Und Abi Mohandas ist überzeugt, dass der Einsatz gute Ergebnisse gebracht hat.
"Auch wenn wir nicht viele Spuren oder Losungen gefunden haben, machte unsere Arbeit Sinn, weil wir dann für dieses Gebiet Wölfe ausschließen konnten. Und als wir einmal viele Spuren von Rehen und Dachsen entdeckt haben, wussten wir, dass keine Wölfe in der Nähe waren, weil sie sich ganz ruhig verhalten hatten. Das zu verstehen - das war toll."
Hobbywissenschaftler opfern Urlaub und Geld
Auch Wolfsberater Peter Schütte lobt seine Mitstreiter sehr.
"Das war sehr erfolgreich. Wir haben insgesamt mit den 48 Teilnehmern 1.000 Kilometer abgelaufen. Wir haben etliche Losungen gefunden, also Kothaufen von Wölfen. Die sind deswegen wichtig, weil sie, wenn sie frisch sind, Aussagen über die DNA treffen können. Das heißt, wir wissen über die Population Bescheid. Wir wissen, welche Individuen laufen da rum, gibt es da Nachwuchs, das ist ganz, ganz wichtig. Und darüber hinaus verschiedene Hinweise wie Spuren. Spuren sind ganz, ganz schwierig zu bestimmen. Aber wir haben trotzdem einige wertvolle Hinweise gefunden, was wiederum für die Wolfsberater spannend ist, denn da kann man jetzt gezielt weitergucken."

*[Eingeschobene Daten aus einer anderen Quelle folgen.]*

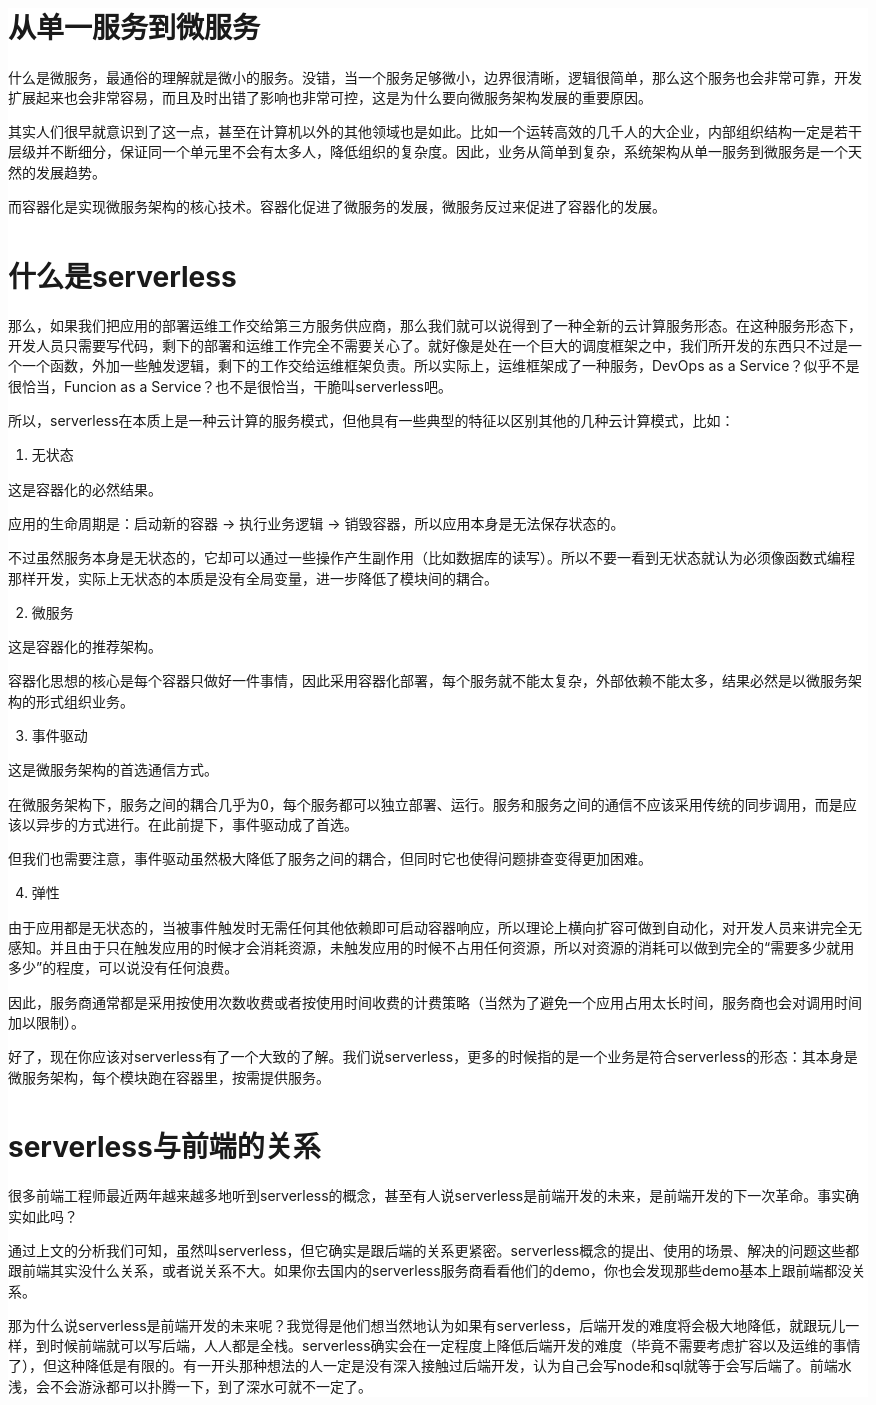 # 从单一服务到微服务

什么是微服务，最通俗的理解就是微小的服务。没错，当一个服务足够微小，边界很清晰，逻辑很简单，那么这个服务也会非常可靠，开发扩展起来也会非常容易，而且及时出错了影响也非常可控，这是为什么要向微服务架构发展的重要原因。

其实人们很早就意识到了这一点，甚至在计算机以外的其他领域也是如此。比如一个运转高效的几千人的大企业，内部组织结构一定是若干层级并不断细分，保证同一个单元里不会有太多人，降低组织的复杂度。因此，业务从简单到复杂，系统架构从单一服务到微服务是一个天然的发展趋势。

而容器化是实现微服务架构的核心技术。容器化促进了微服务的发展，微服务反过来促进了容器化的发展。

# 什么是serverless

那么，如果我们把应用的部署运维工作交给第三方服务供应商，那么我们就可以说得到了一种全新的云计算服务形态。在这种服务形态下，开发人员只需要写代码，剩下的部署和运维工作完全不需要关心了。就好像是处在一个巨大的调度框架之中，我们所开发的东西只不过是一个一个函数，外加一些触发逻辑，剩下的工作交给运维框架负责。所以实际上，运维框架成了一种服务，DevOps as a Service？似乎不是很恰当，Funcion as a Service？也不是很恰当，干脆叫serverless吧。

所以，serverless在本质上是一种云计算的服务模式，但他具有一些典型的特征以区别其他的几种云计算模式，比如：

1. 无状态

这是容器化的必然结果。

应用的生命周期是：启动新的容器 -> 执行业务逻辑 -> 销毁容器，所以应用本身是无法保存状态的。

不过虽然服务本身是无状态的，它却可以通过一些操作产生副作用（比如数据库的读写）。所以不要一看到无状态就认为必须像函数式编程那样开发，实际上无状态的本质是没有全局变量，进一步降低了模块间的耦合。

2. 微服务

这是容器化的推荐架构。

容器化思想的核心是每个容器只做好一件事情，因此采用容器化部署，每个服务就不能太复杂，外部依赖不能太多，结果必然是以微服务架构的形式组织业务。

3. 事件驱动

这是微服务架构的首选通信方式。

在微服务架构下，服务之间的耦合几乎为0，每个服务都可以独立部署、运行。服务和服务之间的通信不应该采用传统的同步调用，而是应该以异步的方式进行。在此前提下，事件驱动成了首选。

但我们也需要注意，事件驱动虽然极大降低了服务之间的耦合，但同时它也使得问题排查变得更加困难。

4. 弹性

由于应用都是无状态的，当被事件触发时无需任何其他依赖即可启动容器响应，所以理论上横向扩容可做到自动化，对开发人员来讲完全无感知。并且由于只在触发应用的时候才会消耗资源，未触发应用的时候不占用任何资源，所以对资源的消耗可以做到完全的“需要多少就用多少”的程度，可以说没有任何浪费。

因此，服务商通常都是采用按使用次数收费或者按使用时间收费的计费策略（当然为了避免一个应用占用太长时间，服务商也会对调用时间加以限制）。

好了，现在你应该对serverless有了一个大致的了解。我们说serverless，更多的时候指的是一个业务是符合serverless的形态：其本身是微服务架构，每个模块跑在容器里，按需提供服务。

# serverless与前端的关系

很多前端工程师最近两年越来越多地听到serverless的概念，甚至有人说serverless是前端开发的未来，是前端开发的下一次革命。事实确实如此吗？

通过上文的分析我们可知，虽然叫serverless，但它确实是跟后端的关系更紧密。serverless概念的提出、使用的场景、解决的问题这些都跟前端其实没什么关系，或者说关系不大。如果你去国内的serverless服务商看看他们的demo，你也会发现那些demo基本上跟前端都没关系。

那为什么说serverless是前端开发的未来呢？我觉得是他们想当然地认为如果有serverless，后端开发的难度将会极大地降低，就跟玩儿一样，到时候前端就可以写后端，人人都是全栈。serverless确实会在一定程度上降低后端开发的难度（毕竟不需要考虑扩容以及运维的事情了），但这种降低是有限的。有一开头那种想法的人一定是没有深入接触过后端开发，认为自己会写node和sql就等于会写后端了。前端水浅，会不会游泳都可以扑腾一下，到了深水可就不一定了。

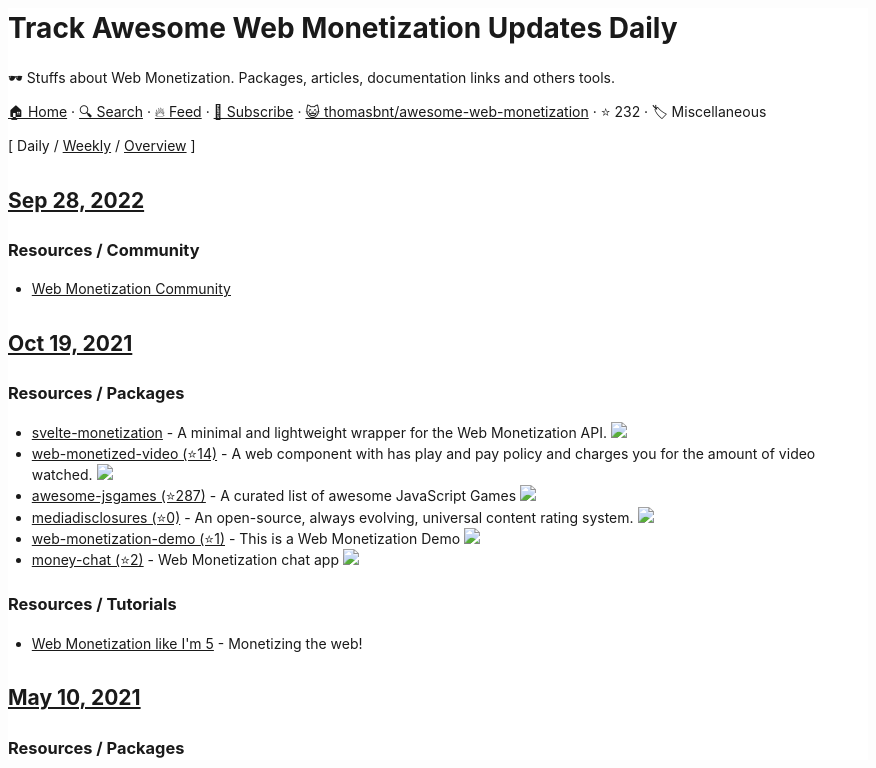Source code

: # Track Awesome Web Monetization Updates Daily

🕶️ Stuffs about Web Monetization. Packages, articles, documentation links and others tools.

[🏠 Home](/README.md) · [🔍 Search](https://www.trackawesomelist.com/search/) · [🔥 Feed](https://www.trackawesomelist.com/thomasbnt/awesome-web-monetization/rss.xml) · [📮 Subscribe](https://trackawesomelist.us17.list-manage.com/subscribe?u=d2f0117aa829c83a63ec63c2f&id=36a103854c) · [😺 thomasbnt/awesome-web-monetization](https://github.com/thomasbnt/awesome-web-monetization) · ⭐ 232 · 🏷️ Miscellaneous

[ Daily / [Weekly](/content/thomasbnt/awesome-web-monetization/week/README.md) / [Overview](/content/thomasbnt/awesome-web-monetization/readme/README.md) ]

## [Sep 28, 2022](/content/2022/09/28/README.md)

### Resources / Community

*   [Web Monetization Community](https://community.interledger.org/)

## [Oct 19, 2021](/content/2021/10/19/README.md)

### Resources / Packages

*   [svelte-monetization](https://github.com/wobsoriano/svelte-monetization) - A minimal and lightweight wrapper for the Web Monetization API. ![](https://github.com/thomasbnt/awesome-web-monetization/raw/main/assets/small_icons/svelte.png)
*   [web-monetized-video (⭐14)](https://github.com/Jasmin2895/web-monetized-video) - A web component with has play and pay policy and charges you for the amount of video watched. ![](https://github.com/thomasbnt/awesome-web-monetization/raw/main/assets/small_icons/javascript.png)
*   [awesome-jsgames (⭐287)](https://github.com/proyecto26/awesome-jsgames) - A curated list of awesome JavaScript Games ![](https://github.com/thomasbnt/awesome-web-monetization/raw/main/assets/small_icons/javascript.png)
*   [mediadisclosures (⭐0)](https://github.com/oofdere/mediadisclosures) - An open-source, always evolving, universal content rating system. ![](https://github.com/thomasbnt/awesome-web-monetization/raw/main/assets/small_icons/javascript.png)
*   [web-monetization-demo (⭐1)](https://github.com/peter279k/web-monetization-demo) - This is a Web Monetization Demo ![](https://github.com/thomasbnt/awesome-web-monetization/raw/main/assets/small_icons/javascript.png)
*   [money-chat (⭐2)](https://github.com/dfoderick/money-chat) - Web Monetization chat app ![](https://github.com/thomasbnt/awesome-web-monetization/raw/main/assets/small_icons/javascript.png)

### Resources / Tutorials

*   [Web Monetization like I'm 5](https://dev.to/hacksultan/web-monetization-like-i-m-5-1418) - Monetizing the web!

## [May 10, 2021](/content/2021/05/10/README.md)

### Resources / Packages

Und im nächsten Jahr sind die Hobby-Wissenschaftler wieder dabei. Sie opfern ihren Urlaub, zahlen viel Geld für Anreise und Teilnahme, stehen früh auf, trotzen Sonne und Regen und geben ihr Bestes - alles für den Wolf, und ein möglichst konfliktarmes Zusammenleben mit den Menschen.